### EXCERPTED TEXT
Costello v. United States

350 U.S. 359 (1956)

COSTELLO
v.
UNITED STATES.

No. 72.

Supreme Court of United States.

Argued January 16-17, 1956. Decided March 5, 1956. CERTIORARI TO THE UNITED STATES COURT OF APPEALS FOR THE SECOND CIRCUIT.

Osmond K. Fraenkel and Morris Shilensky argued the cause for petitioner. With them on the brief were Joseph Leary Delaney and George Wolf.

Marvin E. Frankel argued the cause for the United States. With him on the brief were Solicitor General Sobeloff, Assistant Attorney General Holland and Joseph M. Howard.

MR. JUSTICE BLACK delivered the opinion of the Court.

We granted certiorari in this case to consider a single question: "May a defendant be required to stand trial and a conviction be sustained where only hearsay evidence was presented to the grand jury which indicated him?" 350 U.S. 819.

Petitioner, Frank Costello, was indicated for wilfully attempting to evade payment of income taxes due the *360 United States for the years 1947, 1948 and 1949.[1] The charge was that petitioner falsely and fraudulently reported less income than he and his wife actually received during the taxable years in question. Petitioner promptly filed a motion for inspection of the minutes of the grand jury and for a dismissal of the indictment. His motion was based on an affidavit stating that he was firmly convinced there could have been no legal or competent evidence before the grand jury which indicted him since he had reported all his income and paid all taxes due. The motion was denied. At the trial which followed the Government offered evidence designed to show increases in Costello's net worth in an attempt to prove that he had received more income during the years in question than he had reported.[2] To establish its case the Government called and examined 144 witnesses and introduced 368 exhibits. All of the testimony and documents related to business transactions and expenditures by petitioner and his wife. The prosecution concluded its case by calling three government agents. Their investigations had produced the evidence used against petitioner at the trial. They were allowed to summarize the vast amount of evidence already heard and to introduce computations showing, if correct, that petitioner and his wife had received far greater income than they had reported. We have held such summarizations admissible in a "net worth" case like this. United States v. Johnson, 319 U.S. 503.

Saved entries:
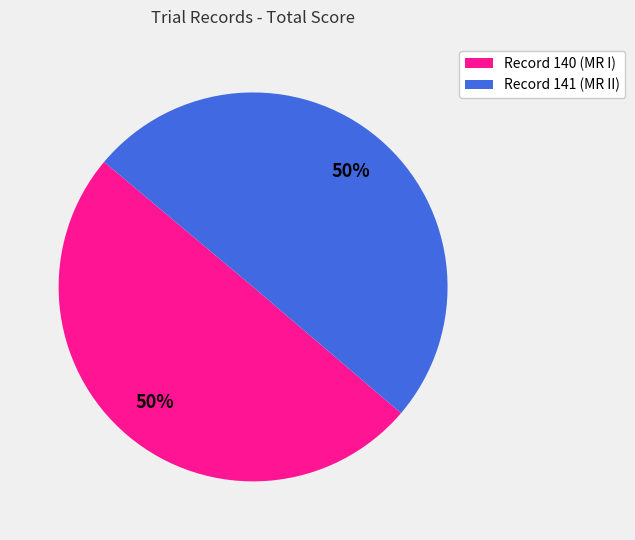

To the nearest percent, what is the average slice percentage?

50%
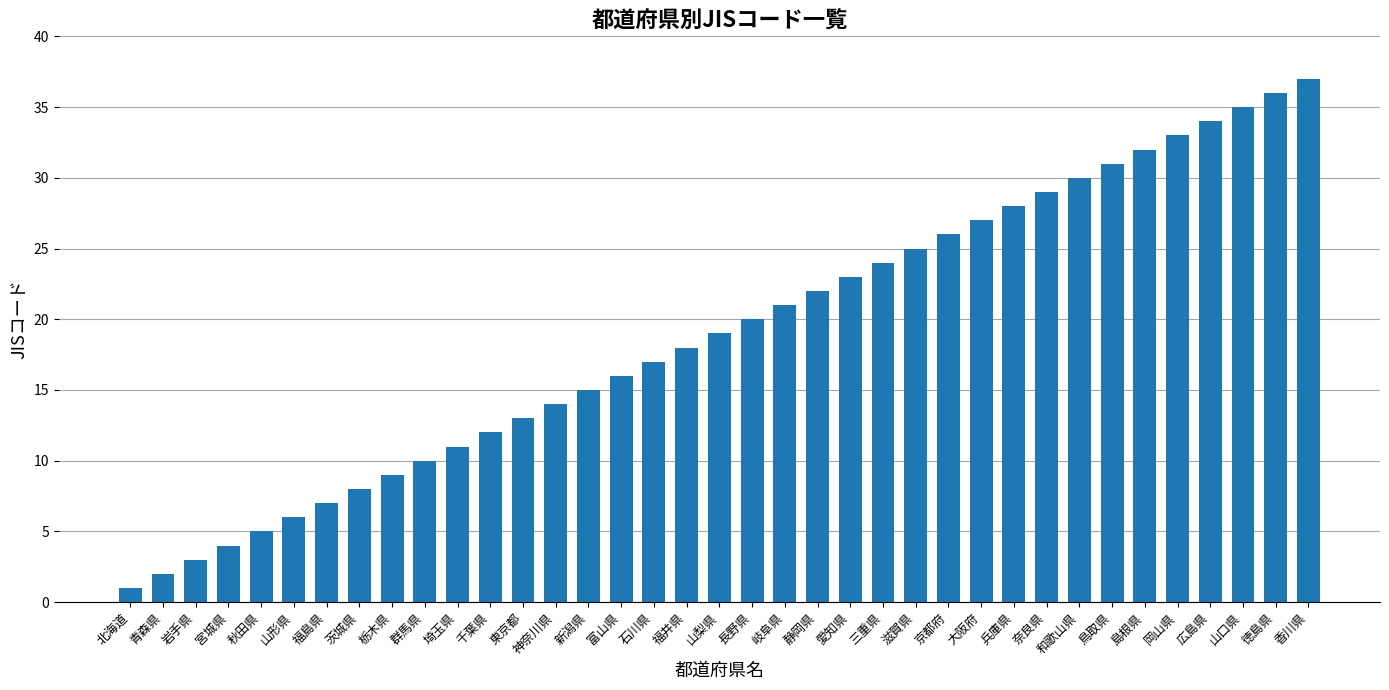

List the labels in order of value, smallest first.

北海道, 青森県, 岩手県, 宮城県, 秋田県, 山形県, 福島県, 茨城県, 栃木県, 群馬県, 埼玉県, 千葉県, 東京都, 神奈川県, 新潟県, 富山県, 石川県, 福井県, 山梨県, 長野県, 岐阜県, 静岡県, 愛知県, 三重県, 滋賀県, 京都府, 大阪府, 兵庫県, 奈良県, 和歌山県, 鳥取県, 島根県, 岡山県, 広島県, 山口県, 徳島県, 香川県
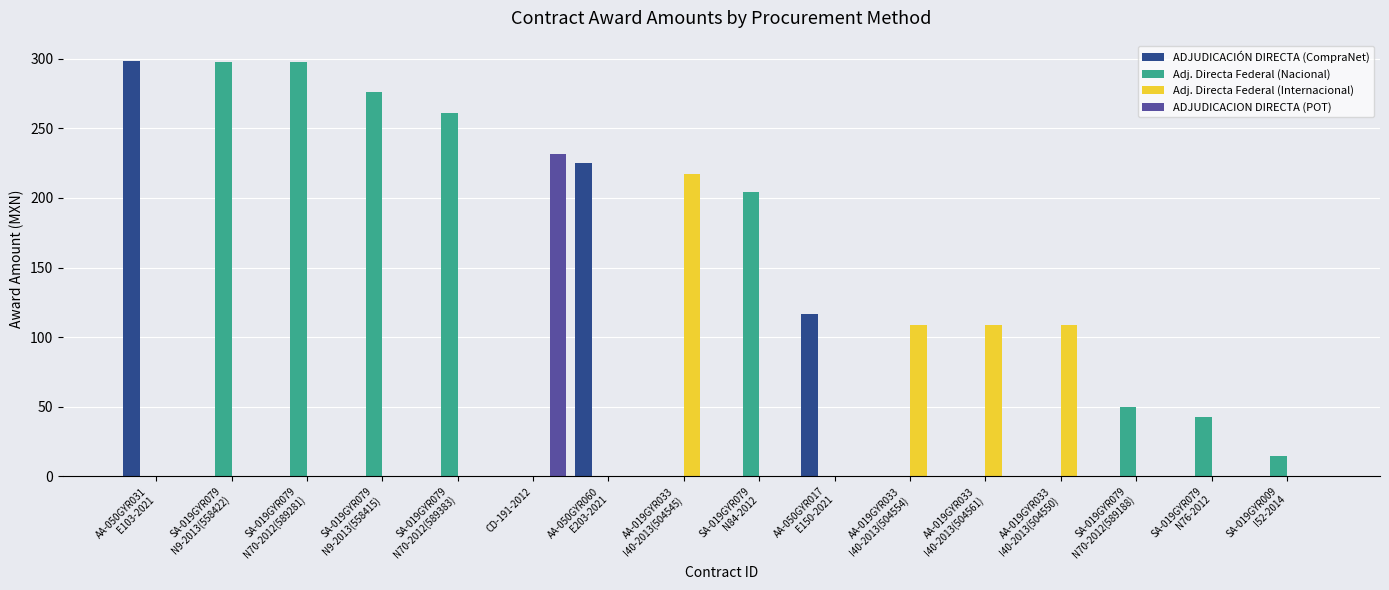

What is the sum of all Adj. Directa Federal (Nacional) values?

1443.3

### APPLY WHAT YOU READ
a) Put the lines of the saved entries into a JSON list of strings, with one string per line and blank lines dropped. Leave the pictures out.
b) Resume the Costello v. United States opinion from its last sentence.

### ANSWERS FOR EACH ITEM
a)
[
  "To the nearest percent, what is the average slice percentage?",
  "50%",
  "List the labels in order of value, smallest first.",
  "北海道, 青森県, 岩手県, 宮城県, 秋田県, 山形県, 福島県, 茨城県, 栃木県, 群馬県, 埼玉県, 千葉県, 東京都, 神奈川県, 新潟県, 富山県, 石川県, 福井県, 山梨県, 長野県, 岐阜県, 静岡県, 愛知県, 三重県, 滋賀県, 京都府, 大阪府, 兵庫県, 奈良県, 和歌山県, 鳥取県, 島根県, 岡山県, 広島県, 山口県, 徳島県, 香川県",
  "What is the sum of all Adj. Directa Federal (Nacional) values?",
  "1443.3"
]

b)
*361 Counsel for petitioner asked each government witness at the trial whether he had appeared before the grand jury which returned the indictment. This cross-examination developed the fact that the three investigating officers had been the only witnesses before the grand jury. After the Government concluded its case, petitioner again moved to dismiss the indictment on the ground that the only evidence before the grand jury was "hearsay," since the three officers had no firsthand knowledge of the transactions upon which their computations were based. Nevertheless the trial court again refused to dismiss the indictment, and petitioner was convicted. The Court of Appeals affirmed,[3] holding that the indictment was valid even though the sole evidence before the grand jury was hearsay.[4] Petitioner here urges: (1) that an indictment based solely on hearsay evidence violates that part of the Fifth Amendment providing that "No person shall be held to answer for a capital, or otherwise infamous crime, unless on a presentment or indictment of a Grand Jury . . . ." and (2) that if the Fifth Amendment does not invalidate an indictment based solely on hearsay we should now lay down such a rule for the guidance of federal courts. See McNabb v. United States, 318 U.S. 332, 340-341.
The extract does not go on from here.